3) Promotes recovery after food poisoning, enterocolitis, hepatitis. Radicchio boasts great detoxifying properties which not only set in motion an ample detoxification process, but is also said to help treat fatigue, irritability and apathy as a result of prolonged bed rest. Also, radicchio has mild antimicrobial properties.
4) Reduces appetite and calms hunger. Eating radicchio makes you feel satiated faster due to stimulating bile secretion and putting digestion into motion. Moreover, radicchio contains a mild, natural painkiller called lactucopicrin (or intybin) which helps calm hunger pangs.
5) Regulates blood sugar levels. Radicchio stimulates the secretion of pancreatic juice which aid digestion and regulates blood glucose levels, preventing highs and lows that may negatively impact energy levels and productivity.

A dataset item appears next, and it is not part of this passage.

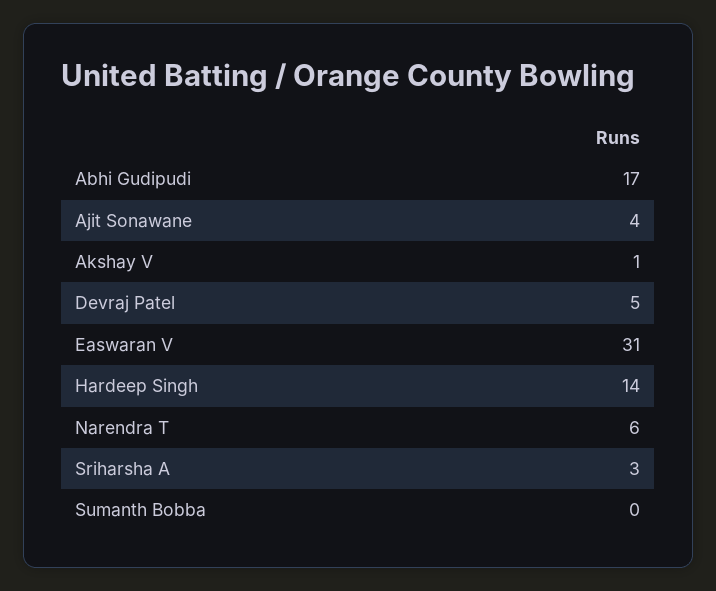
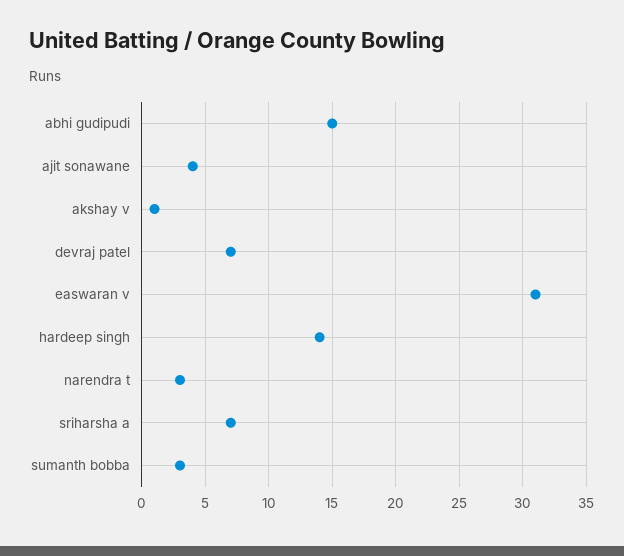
Abhi Gudipudi: 17 -> 15
Devraj Patel: 5 -> 7
Narendra T: 6 -> 3
Sriharsha A: 3 -> 7
Sumanth Bobba: 0 -> 3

6) Maintains colon health. Inulin is a polysaccharide (a type of carbohydrate) found in plant sources such as radicchio. It promotes the growth of beneficial gut bacteria such as Lactobacilli and Bifidobacteria, while stopping the growth of harmful gut bacteria, thus promoting colon health. In mice experiments, inulin was also shown to reduce colon cancer cell proliferation as well as death rates. Moreover, studies point to its efficiency at reducing blood cholesterol levels.

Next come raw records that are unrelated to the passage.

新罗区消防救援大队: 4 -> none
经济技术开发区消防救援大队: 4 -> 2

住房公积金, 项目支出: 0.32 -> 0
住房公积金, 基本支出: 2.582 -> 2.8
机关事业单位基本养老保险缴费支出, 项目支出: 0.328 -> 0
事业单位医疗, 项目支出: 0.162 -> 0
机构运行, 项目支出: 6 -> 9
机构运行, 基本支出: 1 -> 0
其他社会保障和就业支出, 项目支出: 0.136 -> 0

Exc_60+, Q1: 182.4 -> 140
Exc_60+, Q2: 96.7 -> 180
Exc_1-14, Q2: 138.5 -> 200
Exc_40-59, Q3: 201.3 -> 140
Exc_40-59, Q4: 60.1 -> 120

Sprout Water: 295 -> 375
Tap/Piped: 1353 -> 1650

7) Boasts a high antioxidant content. Radicchio was shown to contain powerful polyphenols, efficient free radical scavengers which maintain cell integrity and prevent possible cancer-causing cell mutations. It also stimulates concentration naturally.

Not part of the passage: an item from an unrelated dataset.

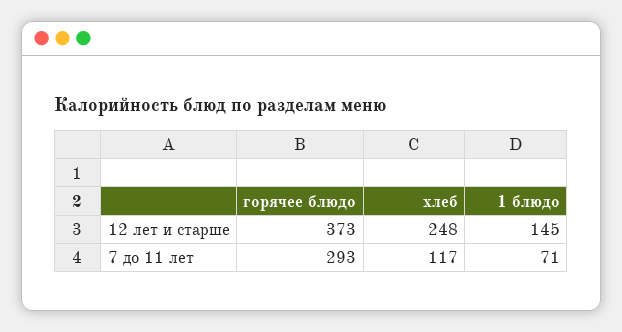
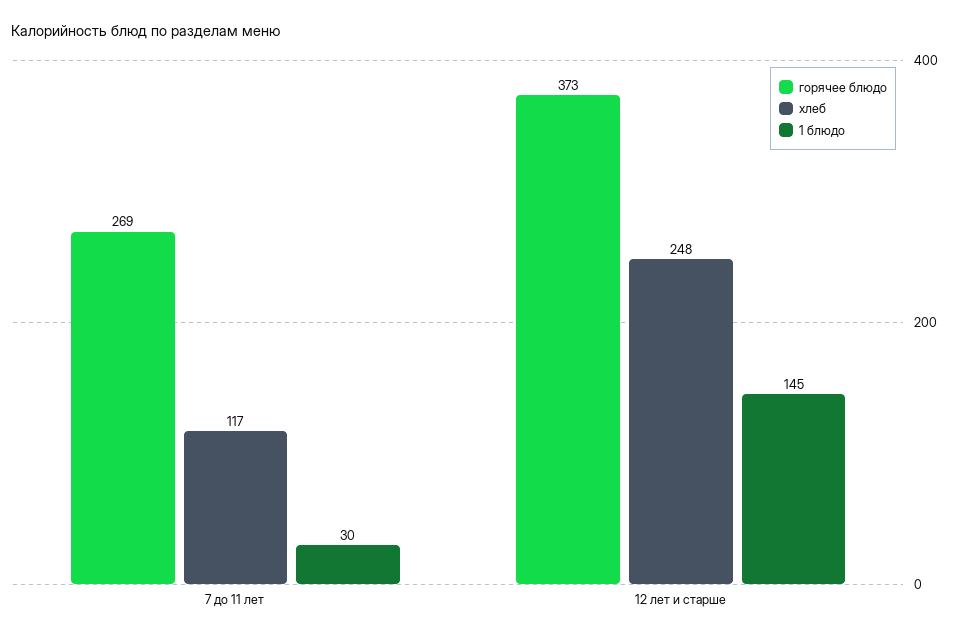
горячее блюдо, 7 до 11 лет: 293 -> 269
1 блюдо, 7 до 11 лет: 71 -> 30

8) Supports blood coagulation processes and bone mineralization, prevents cardiovascular disease and reduces inflammation levels due to its high vitamin K content. A serving of only 100 g of radicchio provides 255 micrograms of vitamin K, more than 200% of the RDA, recommended daily intake for an average adult. Radicchio also increases calcium absorption into bones. However, if you are at risk for blood clots and are receiving medication to prevent blood clots, radicchio is not the best vegetable for you since it promotes blood coagulation. If eaten occasionally and in limited amounts, it may be safe, but consumed regularly or in high amounts, it may be a source of side effects for anyone with a predisposition towards blood clots.
Overall, radicchio is a nutritious winter vegetable with an above-average nutritional value. It contains small amounts of essential nutrients such as B vitamins, vitamin C, vitamin E, manganese, phosphorus, potassium and zinc. It is especially good for the liver and stomach, rich in antioxidants and a good digestion aid and tonic. It improves concentration, reduces cholesterol and regulates blood glucose levels. More important, radicchio has no cholesterol and no caffeine.